BEGIN Provided text

With Maryland’s primary in the rear-view mirror and the fields all set, the timing of Delaware’s filing deadline was good for my purposes. By the time they have their September 6 primary, the campaigns will be in full swing in both states.
Unlike Maryland, Delaware doesn’t have a gubernatorial election this year, as Democrat John Carney is in place until 2020. I would expect him to begin his re-election campaign in the early stages of 2019; in the meantime there are three state government offices up for grabs there: Attorney General, State Treasurer, and State Auditor. (The offices are self-explanatory; in Delaware the Treasurer serves the same purpose as Maryland’s Comptroller.)
Since incumbent Delaware AG Matt Denn (a Democrat) is not seeking another term, the race is wide open. Given the perception Delaware is a Democrat-run state, there are four Democrats seeking to succeed Denn while only one Republican is running. On the Democratic side we have:
- Kathy Jennings of Wilmington, who most recently served as Chief Administrative Officer of New Castle County but has also served as Chief Deputy AG in the past.
- Chris Johnson of Wilmington, a private-practice attorney who has specialized in fighting voter suppression, and serves on the Board of Directors of the Delaware Center for Justice.
- Tim Mullaney of Dover, currently the Director of Labor Services for the National Fraternal Order of Police but was Jennings’ predecessor as Chief Administrative Officer of New Castle County.
- LaKresha Roberts of Wilmington, the current Chief Deputy AG under Denn.
On the Republican side, the lone aspirant is Peggy Marshall Thomas of Harbeson, who has served as the Sussex County prosecutor. She bills herself as the first Delaware woman to serve 30 years as a prosecutor. My guess is that she will face either Jennings or Roberts in the general election.

END Provided text

● Tasks for this exercise
1) According to the Delaware election text, who is the only Republican running for Delaware Attorney General?
2) Convert the listing, from its start through the line containing "Ilgtspējīga attīstība", into a JSON list of strings with one string per line, omitting blank lines.
The listing that follows is unrelated to the Delaware election text.

BEGIN Information provided

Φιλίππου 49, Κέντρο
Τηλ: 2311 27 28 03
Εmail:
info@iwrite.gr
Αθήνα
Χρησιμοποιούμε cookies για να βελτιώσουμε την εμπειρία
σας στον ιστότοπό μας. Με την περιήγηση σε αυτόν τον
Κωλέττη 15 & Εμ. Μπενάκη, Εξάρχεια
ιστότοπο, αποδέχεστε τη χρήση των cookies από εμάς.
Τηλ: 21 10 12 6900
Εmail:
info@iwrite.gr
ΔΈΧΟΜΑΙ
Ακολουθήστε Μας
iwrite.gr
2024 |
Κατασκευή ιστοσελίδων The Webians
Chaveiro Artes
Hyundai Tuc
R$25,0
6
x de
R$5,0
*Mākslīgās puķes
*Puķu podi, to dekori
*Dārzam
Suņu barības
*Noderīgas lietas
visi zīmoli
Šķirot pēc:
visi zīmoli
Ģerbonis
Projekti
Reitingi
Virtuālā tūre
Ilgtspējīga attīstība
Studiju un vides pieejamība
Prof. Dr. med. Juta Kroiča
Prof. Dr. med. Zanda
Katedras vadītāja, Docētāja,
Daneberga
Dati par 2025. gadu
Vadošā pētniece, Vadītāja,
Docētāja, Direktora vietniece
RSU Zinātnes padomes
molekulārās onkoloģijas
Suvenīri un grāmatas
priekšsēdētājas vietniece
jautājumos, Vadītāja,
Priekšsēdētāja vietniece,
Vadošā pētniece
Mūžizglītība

END Information provided

● Outputs in order
1) Peggy Marshall Thomas of Harbeson.

2)
[
  "Φιλίππου 49, Κέντρο",
  "Τηλ: 2311 27 28 03",
  "Εmail:",
  "info@iwrite.gr",
  "Αθήνα",
  "Χρησιμοποιούμε cookies για να βελτιώσουμε την εμπειρία",
  "σας στον ιστότοπό μας. Με την περιήγηση σε αυτόν τον",
  "Κωλέττη 15 & Εμ. Μπενάκη, Εξάρχεια",
  "ιστότοπο, αποδέχεστε τη χρήση των cookies από εμάς.",
  "Τηλ: 21 10 12 6900",
  "Εmail:",
  "info@iwrite.gr",
  "ΔΈΧΟΜΑΙ",
  "Ακολουθήστε Μας",
  "iwrite.gr",
  "2024 |",
  "Κατασκευή ιστοσελίδων The Webians",
  "Chaveiro Artes",
  "Hyundai Tuc",
  "R$25,0",
  "6",
  "x de",
  "R$5,0",
  "*Mākslīgās puķes",
  "*Puķu podi, to dekori",
  "*Dārzam",
  "Suņu barības",
  "*Noderīgas lietas",
  "visi zīmoli",
  "Šķirot pēc:",
  "visi zīmoli",
  "Ģerbonis",
  "Projekti",
  "Reitingi",
  "Virtuālā tūre",
  "Ilgtspējīga attīstība"
]